Fiona Murray

Senior Lecturer, University of Aberdeen

Dr. Fiona Murray is a Senior Lecturer in the Aberdeen Cardiovascular & Diabetes Centre at the University of Aberdeen. She earned her PhD in Pharmacology from the University of Glasgow and completed postdoctoral training in the Department of Pharmacology at UC San Diego under the mentorship of Professor Paul Insel. She went on to establish her first independent laboratory in the Division of Pulmonary and Critical Care at UC San Diego. Dr. Murray’s research focuses on the spatial and cell-specific regulation of the second messenger cyclic AMP (cAMP), with the aim of identifying novel drug targets. Her lab has pioneered efforts to repurpose phosphodiesterase 1 (PDE1) inhibitors for pulmonary hypertension and uncovered a novel PDE1–prostacyclin receptor signalosome. A significant area of her work involves the identification and functional characterization of G protein-coupled receptors (GPCRs) in patient-derived cells, including how GPCR expression patterns—so-called “GPCR signatures”—are altered in disease. This line of investigation has led to new insights into the physiology and pharmacology of the orphan receptor GPR75.

* **TASK BRIEF**:
How would you render this sentence from the profile of Fiona Murray above in Spanish: "She went on to establish her first independent laboratory in the Division of Pulmonary and Critical Care at UC San Diego."

* **DATASET CONTENT**:
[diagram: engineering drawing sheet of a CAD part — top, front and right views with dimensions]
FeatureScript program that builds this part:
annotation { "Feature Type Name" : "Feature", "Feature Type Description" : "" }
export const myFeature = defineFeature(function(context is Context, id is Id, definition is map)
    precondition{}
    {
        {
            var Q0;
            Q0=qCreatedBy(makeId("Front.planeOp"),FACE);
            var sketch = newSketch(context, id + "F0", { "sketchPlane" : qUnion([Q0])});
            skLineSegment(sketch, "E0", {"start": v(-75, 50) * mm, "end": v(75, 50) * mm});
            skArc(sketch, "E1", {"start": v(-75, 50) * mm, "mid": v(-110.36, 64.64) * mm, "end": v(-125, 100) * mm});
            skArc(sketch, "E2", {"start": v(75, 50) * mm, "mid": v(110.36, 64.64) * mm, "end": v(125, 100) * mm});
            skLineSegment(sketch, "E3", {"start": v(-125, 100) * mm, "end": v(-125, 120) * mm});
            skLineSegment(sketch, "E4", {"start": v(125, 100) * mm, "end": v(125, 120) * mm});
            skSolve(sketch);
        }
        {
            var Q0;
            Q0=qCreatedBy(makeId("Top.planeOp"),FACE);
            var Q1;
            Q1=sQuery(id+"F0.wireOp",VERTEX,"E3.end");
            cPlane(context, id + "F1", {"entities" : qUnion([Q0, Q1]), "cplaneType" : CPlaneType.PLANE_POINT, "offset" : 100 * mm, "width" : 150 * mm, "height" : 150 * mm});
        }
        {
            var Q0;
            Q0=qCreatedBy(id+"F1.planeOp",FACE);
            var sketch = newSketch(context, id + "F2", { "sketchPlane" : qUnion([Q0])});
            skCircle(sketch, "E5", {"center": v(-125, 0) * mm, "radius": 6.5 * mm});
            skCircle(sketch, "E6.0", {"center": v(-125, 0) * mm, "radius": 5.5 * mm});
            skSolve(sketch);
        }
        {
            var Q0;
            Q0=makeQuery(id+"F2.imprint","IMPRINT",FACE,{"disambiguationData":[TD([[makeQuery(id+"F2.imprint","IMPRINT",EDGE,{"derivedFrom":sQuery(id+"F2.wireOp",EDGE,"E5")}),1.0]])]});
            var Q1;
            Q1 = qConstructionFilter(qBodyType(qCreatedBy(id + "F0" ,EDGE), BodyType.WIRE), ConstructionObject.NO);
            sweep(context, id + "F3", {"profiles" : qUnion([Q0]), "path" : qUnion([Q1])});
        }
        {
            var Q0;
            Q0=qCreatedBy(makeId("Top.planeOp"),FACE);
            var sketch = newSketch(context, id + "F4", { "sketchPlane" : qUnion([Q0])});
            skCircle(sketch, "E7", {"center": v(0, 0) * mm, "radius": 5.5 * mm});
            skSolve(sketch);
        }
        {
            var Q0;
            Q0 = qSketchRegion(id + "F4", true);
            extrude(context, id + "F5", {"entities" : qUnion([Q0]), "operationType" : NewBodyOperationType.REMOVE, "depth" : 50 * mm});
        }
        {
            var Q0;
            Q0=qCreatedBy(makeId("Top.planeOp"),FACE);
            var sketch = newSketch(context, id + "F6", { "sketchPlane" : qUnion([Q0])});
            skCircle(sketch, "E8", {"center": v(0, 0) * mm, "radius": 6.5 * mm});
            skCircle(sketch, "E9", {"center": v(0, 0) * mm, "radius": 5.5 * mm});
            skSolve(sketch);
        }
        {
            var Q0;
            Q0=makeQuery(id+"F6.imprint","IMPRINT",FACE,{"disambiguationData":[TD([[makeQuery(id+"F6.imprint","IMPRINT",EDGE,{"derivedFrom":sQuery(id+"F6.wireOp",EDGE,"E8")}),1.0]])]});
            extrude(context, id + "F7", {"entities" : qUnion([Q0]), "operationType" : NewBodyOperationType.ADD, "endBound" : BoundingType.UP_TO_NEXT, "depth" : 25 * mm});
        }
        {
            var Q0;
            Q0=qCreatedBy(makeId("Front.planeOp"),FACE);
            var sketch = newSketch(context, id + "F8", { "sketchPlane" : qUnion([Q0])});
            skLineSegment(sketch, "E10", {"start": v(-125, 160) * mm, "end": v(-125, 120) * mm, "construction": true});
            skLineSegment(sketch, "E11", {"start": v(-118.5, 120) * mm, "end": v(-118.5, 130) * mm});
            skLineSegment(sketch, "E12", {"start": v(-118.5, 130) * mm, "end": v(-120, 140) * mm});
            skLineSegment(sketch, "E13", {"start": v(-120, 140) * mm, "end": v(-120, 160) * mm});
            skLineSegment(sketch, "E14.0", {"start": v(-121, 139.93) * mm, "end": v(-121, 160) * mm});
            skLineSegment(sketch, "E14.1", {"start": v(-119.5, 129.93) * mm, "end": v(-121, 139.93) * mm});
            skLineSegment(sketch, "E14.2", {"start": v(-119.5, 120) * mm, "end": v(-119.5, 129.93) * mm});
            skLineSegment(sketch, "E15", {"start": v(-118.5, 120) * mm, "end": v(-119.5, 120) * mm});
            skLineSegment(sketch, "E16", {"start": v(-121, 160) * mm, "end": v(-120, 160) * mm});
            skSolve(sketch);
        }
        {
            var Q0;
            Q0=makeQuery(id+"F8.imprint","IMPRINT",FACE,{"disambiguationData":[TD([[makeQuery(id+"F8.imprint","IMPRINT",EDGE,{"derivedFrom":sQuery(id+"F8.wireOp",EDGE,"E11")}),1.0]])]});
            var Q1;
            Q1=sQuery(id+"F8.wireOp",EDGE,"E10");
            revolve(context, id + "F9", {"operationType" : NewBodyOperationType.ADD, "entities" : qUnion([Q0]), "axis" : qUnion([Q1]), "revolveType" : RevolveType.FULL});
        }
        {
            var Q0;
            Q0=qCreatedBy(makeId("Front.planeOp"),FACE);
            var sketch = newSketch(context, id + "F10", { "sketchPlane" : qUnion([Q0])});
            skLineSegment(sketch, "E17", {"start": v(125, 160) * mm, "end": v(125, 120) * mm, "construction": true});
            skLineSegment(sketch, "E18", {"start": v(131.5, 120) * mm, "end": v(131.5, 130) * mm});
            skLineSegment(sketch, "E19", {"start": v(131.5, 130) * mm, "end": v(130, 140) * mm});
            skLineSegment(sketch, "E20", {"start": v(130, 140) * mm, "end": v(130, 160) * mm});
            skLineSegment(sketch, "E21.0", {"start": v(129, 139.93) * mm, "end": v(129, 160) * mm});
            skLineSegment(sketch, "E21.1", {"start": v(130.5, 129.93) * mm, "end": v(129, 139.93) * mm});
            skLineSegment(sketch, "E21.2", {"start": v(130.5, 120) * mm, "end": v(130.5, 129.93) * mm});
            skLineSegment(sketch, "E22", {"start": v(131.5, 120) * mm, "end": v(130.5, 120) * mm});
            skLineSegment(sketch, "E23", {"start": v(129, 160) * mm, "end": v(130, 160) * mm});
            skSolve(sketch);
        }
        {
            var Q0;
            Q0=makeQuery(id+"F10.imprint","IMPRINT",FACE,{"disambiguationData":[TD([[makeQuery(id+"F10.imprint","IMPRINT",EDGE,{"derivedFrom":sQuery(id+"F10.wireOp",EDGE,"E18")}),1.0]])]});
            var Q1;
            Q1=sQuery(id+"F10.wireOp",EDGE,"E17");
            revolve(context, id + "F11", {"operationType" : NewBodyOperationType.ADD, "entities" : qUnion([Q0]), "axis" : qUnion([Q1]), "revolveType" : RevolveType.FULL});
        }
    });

* **RESULT BELOW**:
Posteriormente fundó su primer laboratorio independiente en la División de Medicina Pulmonar y Cuidados Críticos de UC San Diego.